寬大的雙人沙發平時她在上面睡覺都會顯得寬大,可不知道是不是祁域然太占面積,在她坐下后擁擠。
兩人靠在一起,彼此靠近。
靠近的身體隔著兩片單薄的布料,布料下彼此的溫度穿透彼此心間。
“對不起,我……”
“這么迫不及待的想要投懷送抱了。”
“什么?”她瞪大眼睛。
“你坐在這里,不就是為了投懷送抱勾引我嗎?”輕佻地勾勾她的下巴,拉近。
他的靠近,氣息灑在她的臉上。
彼此的貼近近在咫尺,能看清彼此臉的毛孔感受到彼此呼吸。
博思雅并不是第一次這么近距離靠近他,卻是第一次祁域然自己靠了過來。
三年前她使盡了手段,只為了能靠近他一點,但他每一次的冷漠拒絕,都讓她覺得自己像個傻子。
從未想過有天他會自己靠了過來,還笑的如此邪魅。
可惜三年歲月,她也不再是三年前那個只會喜歡他的白癡。
現在她不能違心的說不再喜歡,但絕對不是三年前的那種喜歡,至少現在的她還有理智。
用拿冰塊的手將他推開,重新覆蓋在臉上的毛巾,她瞥了他一眼,倨傲地仰起脖子:“如果祁少能大方一點給我這里換一張大點的沙發,我想現在也不至于會被您老人家誤會是我在勾引。”
“你的意思你沒有?”
“呵。”
她冷笑,他沉默。
臉上的笑冰絕,松開的手意味深長的看她一眼,步步逼近。
博思雅警惕性地看著愈發趨近的男人,感覺到有一股危險的氣息卷席而來。
“怎么,怕我上你?”他上前,單膝跪在沙發上,握著她的下巴,逼問道。
一上一下,兩人的姿勢曖昧極了!
周遭的氣息更流竄著異樣的暗涌……
第30章他心里很不是滋味
博思雅的確是跟三年前不一樣了,也成功的勾起了他的興趣。
只是如果她只有這些本事,那他真的要失望了。
“我這一副賤骨頭,你還不稀罕上。”博思雅被他握著下巴被迫抬頭望著他,她故作鎮定地說道。

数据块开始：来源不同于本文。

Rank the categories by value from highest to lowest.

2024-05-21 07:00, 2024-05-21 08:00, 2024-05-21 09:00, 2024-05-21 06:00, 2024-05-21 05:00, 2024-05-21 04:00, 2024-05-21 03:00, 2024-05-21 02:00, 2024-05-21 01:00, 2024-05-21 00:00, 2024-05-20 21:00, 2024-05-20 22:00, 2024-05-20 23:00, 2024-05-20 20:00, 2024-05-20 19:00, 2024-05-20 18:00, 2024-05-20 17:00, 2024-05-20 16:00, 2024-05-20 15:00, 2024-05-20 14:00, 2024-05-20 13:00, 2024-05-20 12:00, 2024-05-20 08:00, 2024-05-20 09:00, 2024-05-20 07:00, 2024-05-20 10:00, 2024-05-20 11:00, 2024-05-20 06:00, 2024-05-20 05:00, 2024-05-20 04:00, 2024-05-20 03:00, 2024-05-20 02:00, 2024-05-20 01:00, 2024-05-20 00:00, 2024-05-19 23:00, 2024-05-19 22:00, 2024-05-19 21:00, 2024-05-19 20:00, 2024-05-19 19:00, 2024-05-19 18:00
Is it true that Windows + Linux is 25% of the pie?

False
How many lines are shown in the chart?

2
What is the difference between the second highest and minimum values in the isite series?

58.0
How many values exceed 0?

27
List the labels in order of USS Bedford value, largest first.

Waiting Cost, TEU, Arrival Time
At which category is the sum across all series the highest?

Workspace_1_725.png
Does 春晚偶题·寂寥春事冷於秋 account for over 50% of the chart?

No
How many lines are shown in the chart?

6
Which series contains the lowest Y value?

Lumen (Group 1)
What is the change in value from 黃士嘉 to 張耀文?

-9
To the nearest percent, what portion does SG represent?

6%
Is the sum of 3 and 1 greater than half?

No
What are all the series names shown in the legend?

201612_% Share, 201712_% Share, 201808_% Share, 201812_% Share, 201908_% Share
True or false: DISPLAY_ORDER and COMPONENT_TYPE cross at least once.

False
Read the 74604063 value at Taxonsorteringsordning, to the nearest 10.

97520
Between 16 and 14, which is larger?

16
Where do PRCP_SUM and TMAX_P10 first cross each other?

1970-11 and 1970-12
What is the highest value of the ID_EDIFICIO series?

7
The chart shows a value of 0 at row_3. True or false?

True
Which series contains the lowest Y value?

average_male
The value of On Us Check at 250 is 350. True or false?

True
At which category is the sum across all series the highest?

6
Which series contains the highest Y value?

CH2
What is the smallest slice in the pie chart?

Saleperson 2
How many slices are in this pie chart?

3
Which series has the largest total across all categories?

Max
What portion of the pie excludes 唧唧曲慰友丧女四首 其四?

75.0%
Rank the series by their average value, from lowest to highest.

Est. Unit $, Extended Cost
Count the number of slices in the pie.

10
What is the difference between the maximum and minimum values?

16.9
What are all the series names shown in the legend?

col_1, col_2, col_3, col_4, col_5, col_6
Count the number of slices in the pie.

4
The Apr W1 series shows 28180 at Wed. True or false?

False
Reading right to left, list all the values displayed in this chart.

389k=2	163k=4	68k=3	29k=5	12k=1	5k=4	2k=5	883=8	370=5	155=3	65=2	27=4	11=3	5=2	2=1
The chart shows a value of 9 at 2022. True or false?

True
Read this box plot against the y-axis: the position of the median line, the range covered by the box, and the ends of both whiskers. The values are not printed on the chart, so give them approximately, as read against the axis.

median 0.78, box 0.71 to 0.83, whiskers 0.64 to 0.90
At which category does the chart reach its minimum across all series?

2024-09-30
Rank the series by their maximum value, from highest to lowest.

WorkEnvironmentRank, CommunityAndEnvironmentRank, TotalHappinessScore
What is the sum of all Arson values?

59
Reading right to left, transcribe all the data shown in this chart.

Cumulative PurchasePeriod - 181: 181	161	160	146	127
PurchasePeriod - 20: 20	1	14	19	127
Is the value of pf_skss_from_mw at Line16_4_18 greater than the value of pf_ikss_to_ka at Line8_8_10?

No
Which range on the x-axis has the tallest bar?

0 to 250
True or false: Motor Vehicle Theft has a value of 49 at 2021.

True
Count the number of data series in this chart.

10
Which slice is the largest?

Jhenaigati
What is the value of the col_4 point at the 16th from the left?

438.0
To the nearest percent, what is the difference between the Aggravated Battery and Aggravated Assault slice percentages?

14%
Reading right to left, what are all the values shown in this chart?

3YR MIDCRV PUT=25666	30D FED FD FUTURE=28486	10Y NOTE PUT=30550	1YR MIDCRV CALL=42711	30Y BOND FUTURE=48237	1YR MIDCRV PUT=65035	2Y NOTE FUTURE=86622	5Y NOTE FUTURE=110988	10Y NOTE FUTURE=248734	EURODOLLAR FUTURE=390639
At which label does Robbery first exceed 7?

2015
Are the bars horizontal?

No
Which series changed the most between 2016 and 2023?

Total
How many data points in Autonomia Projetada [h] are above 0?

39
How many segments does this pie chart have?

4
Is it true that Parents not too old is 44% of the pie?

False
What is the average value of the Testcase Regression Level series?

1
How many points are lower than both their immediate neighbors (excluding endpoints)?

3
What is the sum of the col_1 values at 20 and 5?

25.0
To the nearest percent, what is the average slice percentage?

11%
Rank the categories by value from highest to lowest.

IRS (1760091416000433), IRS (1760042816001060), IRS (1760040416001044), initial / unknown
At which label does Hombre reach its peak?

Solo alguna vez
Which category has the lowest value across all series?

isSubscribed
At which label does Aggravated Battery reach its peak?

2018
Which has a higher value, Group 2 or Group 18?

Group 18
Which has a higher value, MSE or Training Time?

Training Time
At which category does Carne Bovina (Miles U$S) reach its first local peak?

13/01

祈域然聽到滿意的答案后,雖然是他想聽到的,可是為什么如此不是滋味呢?
凡事都要有個度,他也不再調戲的收起玩鬧向后一靠。
身體放松的慵懶,但是那雙眼睛卻絲毫沒有懈怠的依舊銳利。
就像是放松下來的獵豹,一雙眼睛卻還在戒備的防御。
這樣的他,也不嫌累。
哪怕是在自己的家里還要提防的戒備,到底是怎樣的一個人,要處處防御。
“博容的事情我會處理,下一次他再來讓管家跟著你。”
“你這是在關心我?”
他的話,博思雅覺得諷刺。
祁域然怎么會關心她,最多也是害怕她受傷會影響到博寧吧!
“算是吧!”
可當祁域然吐出這三個字后,她,慌了。
心里像是有什么東西狠狠的抓住,緊緊的握住,捏的生疼。
“你要將城西的地給他?”
手中毛巾不知道什么時候掉落在地,她已經忘記了臉上還在冰敷的傷,轉過身看他。
“城西的地就是一個開頭,以博容的貪心斷然不會只要一塊地這么簡單,如果這一次你答應了他,那么下一次呢!他要祁氏你也給嗎?”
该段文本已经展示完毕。